1.1k Views Asked by At

In machine learning, I learnt that the update rule of (unnormalized) gradient descent is defined as

$$x^{(t+1)} = x^{(t)} + \alpha \nabla f(x^{(t)})$$

If I want it normalized I would simply divide the gradient vector by its norm

$$x^{(t)} = x^{(t+1)} + \alpha \dfrac{\nabla f(x^{(t)})}{\|\nabla f(x^{(t)})\|}$$

Now in convex optimization, I am reading that normalized steepest descent is defined as

$$x^{(t+1)} = x^{(t)} + \alpha \triangle_{\text{nsd}}$$

where $\triangle_{\text{nsd}} := \min \left\{ \nabla f(x)^Tv \mid \|v\| = 1 \right\} $.
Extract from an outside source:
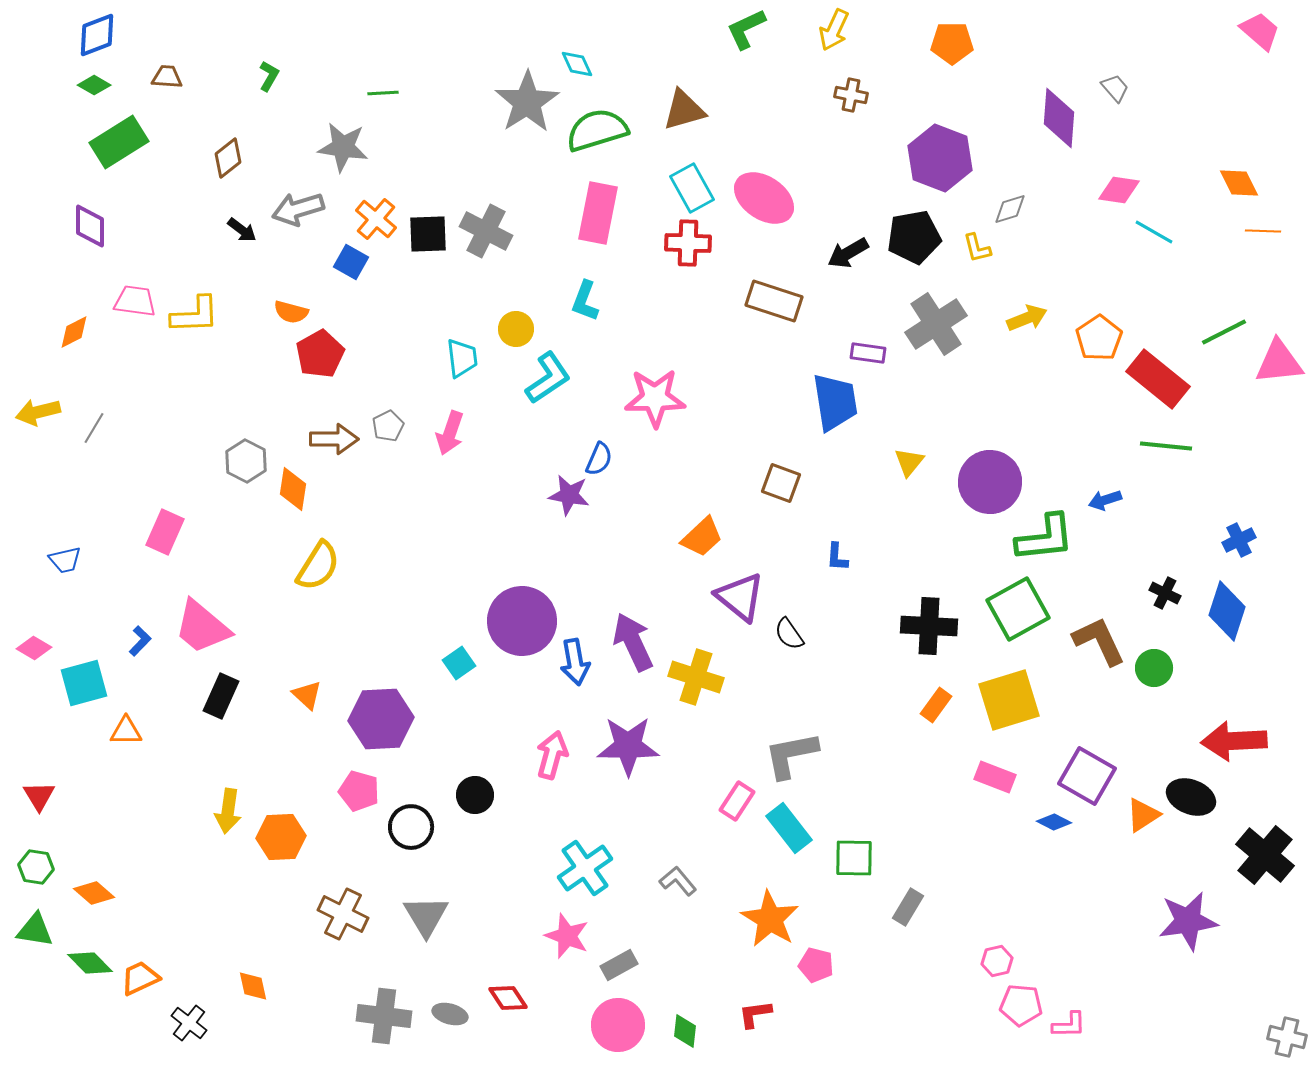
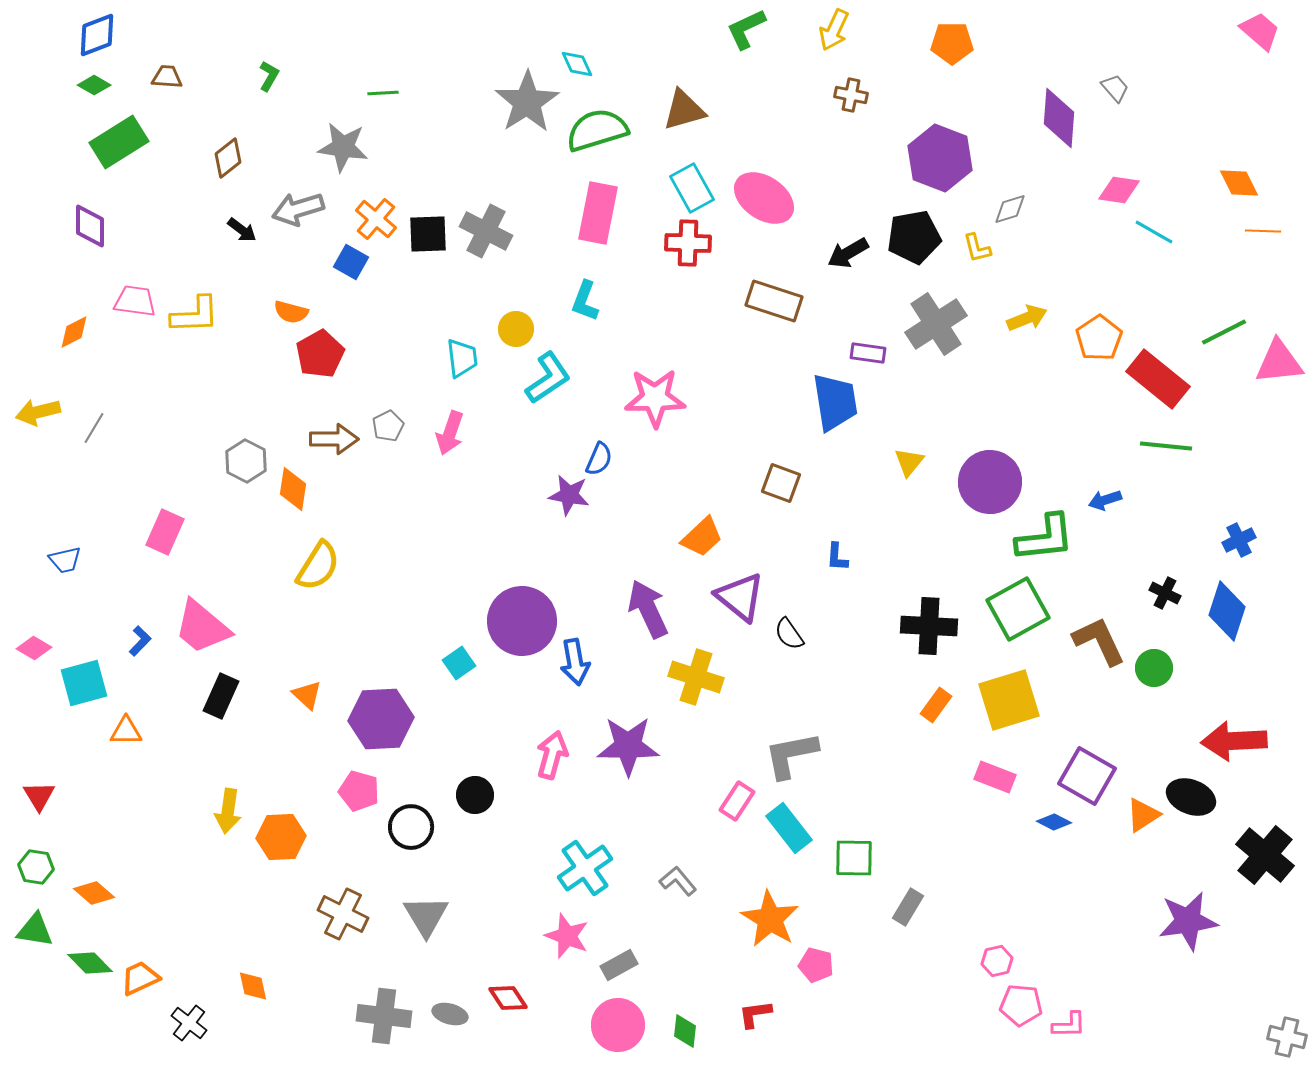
purple arrow at (633, 642): moved 15 px right, 33 px up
Question: If this is correct, then

$$\dfrac{\nabla f(x^{(t)})}{\|\nabla f(x^{(t)})\|} = \min\{\nabla f(x)^Tv \mid \|v\| = 1\} $$

Does that simply mean that the vector $v$ simply 1 divided by the norm of $\triangledown f(x^{(t)})$ ?

3

There are 3 best solutions below

0
On BEST ANSWER

No. Indeed the Optimization world and Machine Learning world use different approaches in order to normalize the direction of the Steepest Descend.

Moreover, in the Machine Learning world we usually use the $ {L}_{2} $ Steepest Descent (Also known Gradient Descent) while in Optimization this can be expanded to other norms.

Have a look at my PDF - Steepest Descent by Norms.

0
On

No, it does not imply that equality. There are many ways of updating the features, which are motivated by gradient descent, here's a small list

  • ADAGRAD

  • ADADELTA

  • RMSprop, this one is interesting, it was proposed by Geoff Hinton in a lecture, and became very popular after

  • ADAM

  • NADAM

0
On

To minimize $\nabla f(x) \cdot v$ subject to the constraint that $\| v \|_2 = 1$, we should take $$ v = - \nabla f(x) / \| \nabla f(x) \|_2. $$ That explains why your third equation is equivalent to your second equation, when $\| \cdot \|$ is the $\ell_2$-norm.